Brief: Reproduce, exactly, the lines of the material below from the line containing "Carnegie Mellon University" through the line containing "Colloids, Polymers, &", with both end lines included and nothing else.

Information:
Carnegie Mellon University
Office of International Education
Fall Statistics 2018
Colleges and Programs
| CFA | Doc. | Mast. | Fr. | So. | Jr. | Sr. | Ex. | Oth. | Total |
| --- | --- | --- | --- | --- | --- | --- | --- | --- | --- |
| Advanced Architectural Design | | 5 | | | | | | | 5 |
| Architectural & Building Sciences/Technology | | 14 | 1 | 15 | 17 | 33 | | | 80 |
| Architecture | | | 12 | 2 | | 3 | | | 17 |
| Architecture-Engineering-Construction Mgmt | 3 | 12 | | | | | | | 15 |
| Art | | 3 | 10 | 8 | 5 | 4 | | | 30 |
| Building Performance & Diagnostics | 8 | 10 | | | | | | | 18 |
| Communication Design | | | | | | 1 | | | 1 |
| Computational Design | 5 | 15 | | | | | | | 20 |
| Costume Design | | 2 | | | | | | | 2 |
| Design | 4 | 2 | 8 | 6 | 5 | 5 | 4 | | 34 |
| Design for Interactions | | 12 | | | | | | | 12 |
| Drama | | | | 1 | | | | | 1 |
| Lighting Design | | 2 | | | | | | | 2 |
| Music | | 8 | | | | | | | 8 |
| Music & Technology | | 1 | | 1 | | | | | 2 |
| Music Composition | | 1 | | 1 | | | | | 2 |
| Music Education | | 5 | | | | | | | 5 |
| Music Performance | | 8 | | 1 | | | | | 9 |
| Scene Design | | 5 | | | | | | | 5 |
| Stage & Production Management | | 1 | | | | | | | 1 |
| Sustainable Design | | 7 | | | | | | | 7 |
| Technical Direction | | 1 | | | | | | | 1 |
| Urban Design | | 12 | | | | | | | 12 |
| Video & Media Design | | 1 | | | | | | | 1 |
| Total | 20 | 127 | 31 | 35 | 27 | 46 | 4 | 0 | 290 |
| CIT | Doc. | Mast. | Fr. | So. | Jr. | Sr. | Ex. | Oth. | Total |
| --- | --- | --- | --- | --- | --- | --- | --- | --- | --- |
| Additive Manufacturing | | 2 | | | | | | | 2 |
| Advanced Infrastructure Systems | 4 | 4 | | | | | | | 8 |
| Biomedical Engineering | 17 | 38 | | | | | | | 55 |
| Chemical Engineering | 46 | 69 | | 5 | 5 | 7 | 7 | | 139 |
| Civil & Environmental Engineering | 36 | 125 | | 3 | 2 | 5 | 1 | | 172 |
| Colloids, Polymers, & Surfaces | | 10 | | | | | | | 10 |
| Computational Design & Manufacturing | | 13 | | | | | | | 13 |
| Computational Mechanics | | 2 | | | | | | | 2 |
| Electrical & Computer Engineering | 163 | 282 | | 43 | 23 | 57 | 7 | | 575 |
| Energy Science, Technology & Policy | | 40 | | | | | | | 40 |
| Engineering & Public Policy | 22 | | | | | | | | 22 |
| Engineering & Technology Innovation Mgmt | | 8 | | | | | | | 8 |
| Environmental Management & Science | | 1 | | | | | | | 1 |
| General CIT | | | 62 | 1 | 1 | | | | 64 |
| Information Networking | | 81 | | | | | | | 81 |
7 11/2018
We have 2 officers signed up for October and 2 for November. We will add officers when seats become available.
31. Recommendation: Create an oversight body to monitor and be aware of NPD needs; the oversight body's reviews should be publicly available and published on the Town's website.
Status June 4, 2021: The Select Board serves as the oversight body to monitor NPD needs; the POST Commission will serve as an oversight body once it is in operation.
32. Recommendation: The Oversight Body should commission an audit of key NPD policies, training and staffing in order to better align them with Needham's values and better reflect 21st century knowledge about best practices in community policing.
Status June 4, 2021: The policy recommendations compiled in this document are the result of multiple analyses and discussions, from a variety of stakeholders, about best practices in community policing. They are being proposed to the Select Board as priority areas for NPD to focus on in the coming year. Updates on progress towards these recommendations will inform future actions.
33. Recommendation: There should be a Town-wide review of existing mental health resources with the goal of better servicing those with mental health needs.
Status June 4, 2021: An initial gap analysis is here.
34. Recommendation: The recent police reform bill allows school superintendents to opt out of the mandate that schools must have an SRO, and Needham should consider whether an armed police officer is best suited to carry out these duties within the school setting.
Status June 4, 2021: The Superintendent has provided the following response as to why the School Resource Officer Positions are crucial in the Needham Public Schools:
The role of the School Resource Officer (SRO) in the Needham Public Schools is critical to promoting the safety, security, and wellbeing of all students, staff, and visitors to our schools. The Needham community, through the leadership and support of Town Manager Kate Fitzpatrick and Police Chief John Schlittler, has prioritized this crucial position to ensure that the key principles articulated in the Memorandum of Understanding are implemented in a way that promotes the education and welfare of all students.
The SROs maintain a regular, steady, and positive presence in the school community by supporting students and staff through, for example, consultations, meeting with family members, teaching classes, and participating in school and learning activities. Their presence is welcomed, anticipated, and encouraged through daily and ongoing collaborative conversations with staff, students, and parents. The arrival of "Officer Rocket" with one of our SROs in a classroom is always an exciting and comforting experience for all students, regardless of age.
...
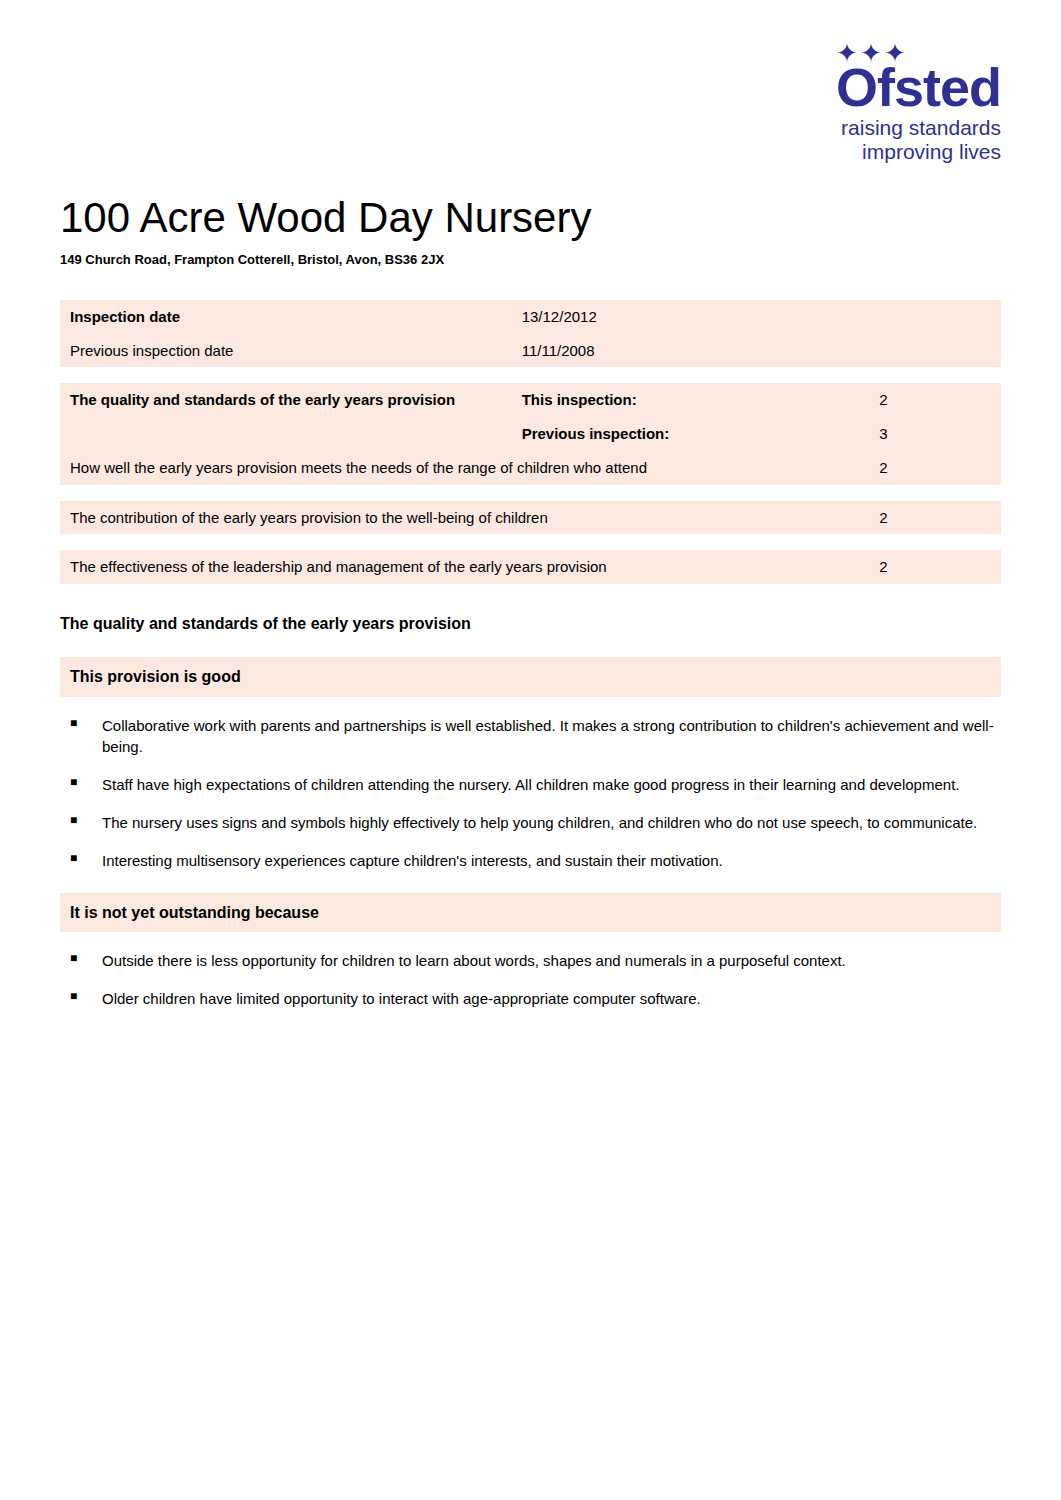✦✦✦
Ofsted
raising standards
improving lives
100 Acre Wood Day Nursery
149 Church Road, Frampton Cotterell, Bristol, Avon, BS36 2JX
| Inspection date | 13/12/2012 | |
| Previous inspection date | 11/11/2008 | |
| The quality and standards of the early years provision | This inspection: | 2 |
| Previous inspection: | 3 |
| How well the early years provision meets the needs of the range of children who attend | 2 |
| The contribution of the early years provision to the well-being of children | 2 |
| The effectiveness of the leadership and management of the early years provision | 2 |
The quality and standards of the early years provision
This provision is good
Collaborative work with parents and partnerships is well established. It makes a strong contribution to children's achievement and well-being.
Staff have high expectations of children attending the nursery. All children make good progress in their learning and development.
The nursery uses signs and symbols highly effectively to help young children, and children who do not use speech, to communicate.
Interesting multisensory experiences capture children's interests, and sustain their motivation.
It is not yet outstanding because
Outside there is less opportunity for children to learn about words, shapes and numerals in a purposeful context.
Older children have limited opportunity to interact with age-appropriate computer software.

Exercise result:
Carnegie Mellon University
Office of International Education
Fall Statistics 2018
Colleges and Programs
| CFA | Doc. | Mast. | Fr. | So. | Jr. | Sr. | Ex. | Oth. | Total |
| --- | --- | --- | --- | --- | --- | --- | --- | --- | --- |
| Advanced Architectural Design | | 5 | | | | | | | 5 |
| Architectural & Building Sciences/Technology | | 14 | 1 | 15 | 17 | 33 | | | 80 |
| Architecture | | | 12 | 2 | | 3 | | | 17 |
| Architecture-Engineering-Construction Mgmt | 3 | 12 | | | | | | | 15 |
| Art | | 3 | 10 | 8 | 5 | 4 | | | 30 |
| Building Performance & Diagnostics | 8 | 10 | | | | | | | 18 |
| Communication Design | | | | | | 1 | | | 1 |
| Computational Design | 5 | 15 | | | | | | | 20 |
| Costume Design | | 2 | | | | | | | 2 |
| Design | 4 | 2 | 8 | 6 | 5 | 5 | 4 | | 34 |
| Design for Interactions | | 12 | | | | | | | 12 |
| Drama | | | | 1 | | | | | 1 |
| Lighting Design | | 2 | | | | | | | 2 |
| Music | | 8 | | | | | | | 8 |
| Music & Technology | | 1 | | 1 | | | | | 2 |
| Music Composition | | 1 | | 1 | | | | | 2 |
| Music Education | | 5 | | | | | | | 5 |
| Music Performance | | 8 | | 1 | | | | | 9 |
| Scene Design | | 5 | | | | | | | 5 |
| Stage & Production Management | | 1 | | | | | | | 1 |
| Sustainable Design | | 7 | | | | | | | 7 |
| Technical Direction | | 1 | | | | | | | 1 |
| Urban Design | | 12 | | | | | | | 12 |
| Video & Media Design | | 1 | | | | | | | 1 |
| Total | 20 | 127 | 31 | 35 | 27 | 46 | 4 | 0 | 290 |
| CIT | Doc. | Mast. | Fr. | So. | Jr. | Sr. | Ex. | Oth. | Total |
| --- | --- | --- | --- | --- | --- | --- | --- | --- | --- |
| Additive Manufacturing | | 2 | | | | | | | 2 |
| Advanced Infrastructure Systems | 4 | 4 | | | | | | | 8 |
| Biomedical Engineering | 17 | 38 | | | | | | | 55 |
| Chemical Engineering | 46 | 69 | | 5 | 5 | 7 | 7 | | 139 |
| Civil & Environmental Engineering | 36 | 125 | | 3 | 2 | 5 | 1 | | 172 |
| Colloids, Polymers, & Surfaces | | 10 | | | | | | | 10 |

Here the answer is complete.